== Your instructions ==
Return the whole listing, line for line, without the pictures in it.

== Supplied material ==
══════════

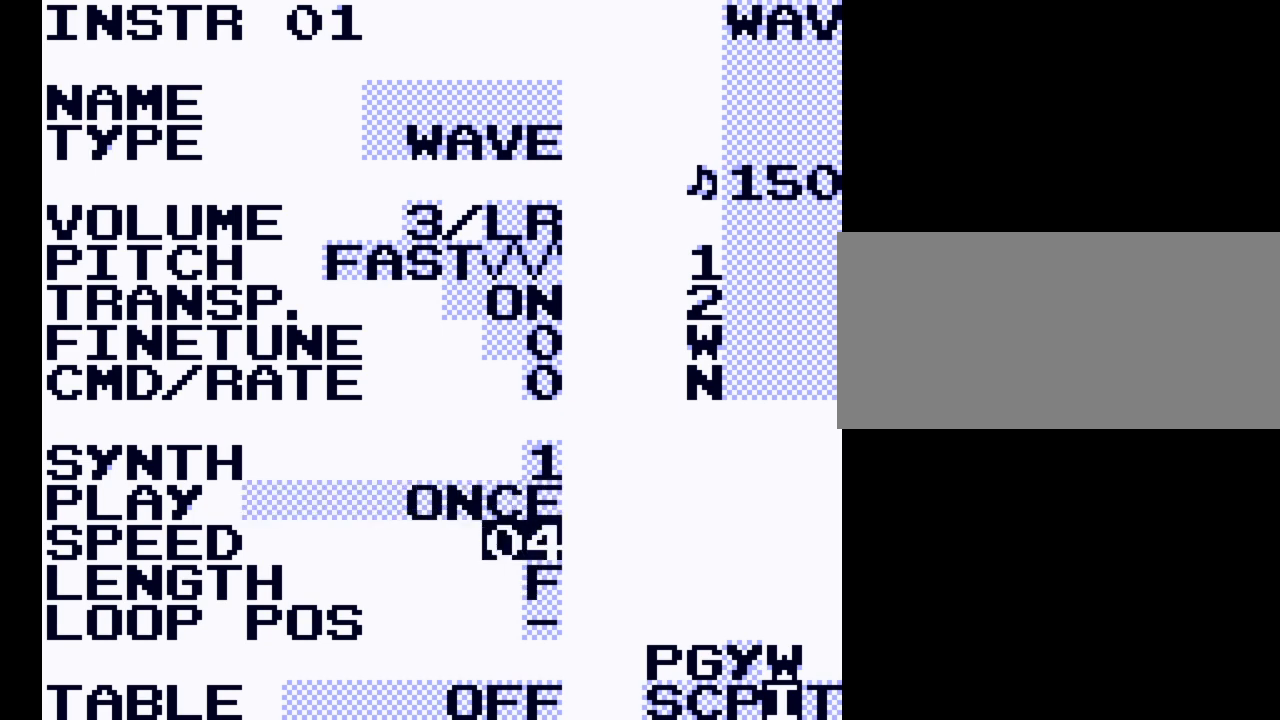
{"buttons": ["A"], "events": [[133, "DPAD_UP", "up"], [433, "A", "down"]]}
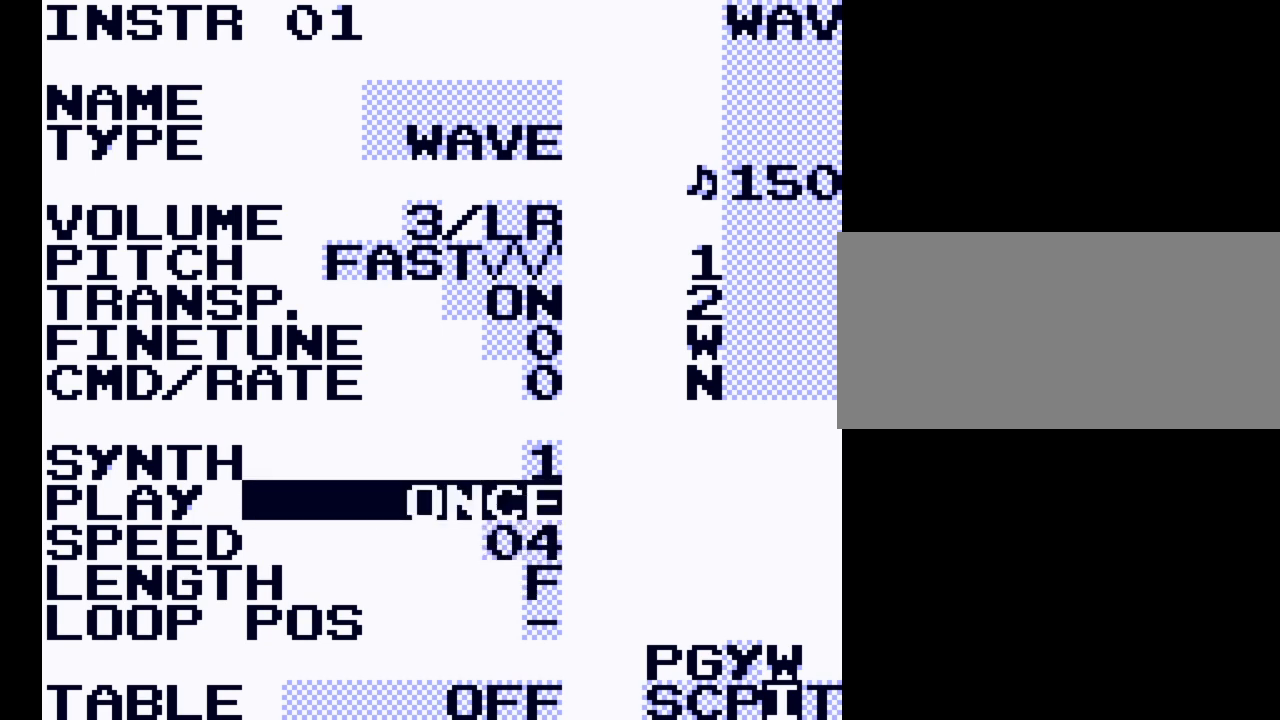
{"buttons": ["A"], "events": [[100, "DPAD_RIGHT", "down"], [167, "DPAD_RIGHT", "up"]]}
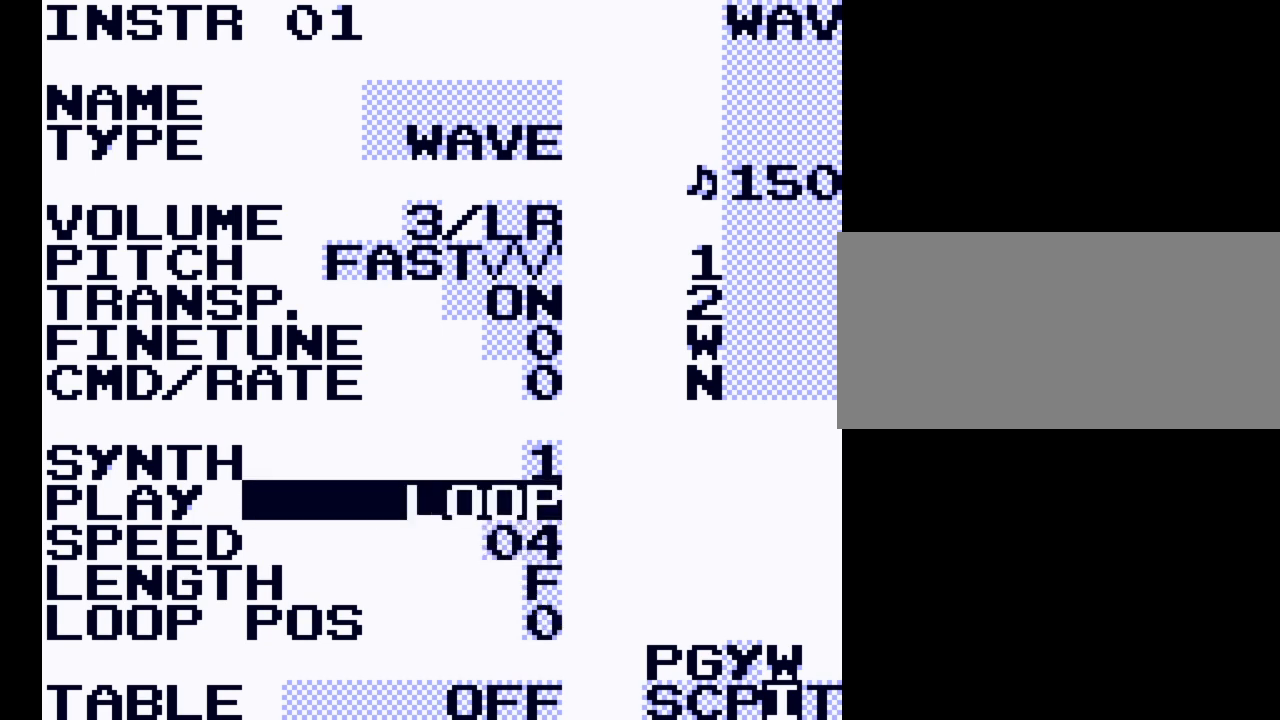
{"buttons": [], "events": [[33, "A", "up"]]}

══════════

== Exercise solution ==
{"buttons": ["A"], "events": [[133, "DPAD_UP", "up"], [433, "A", "down"]]}
{"buttons": ["A"], "events": [[100, "DPAD_RIGHT", "down"], [167, "DPAD_RIGHT", "up"]]}
{"buttons": [], "events": [[33, "A", "up"]]}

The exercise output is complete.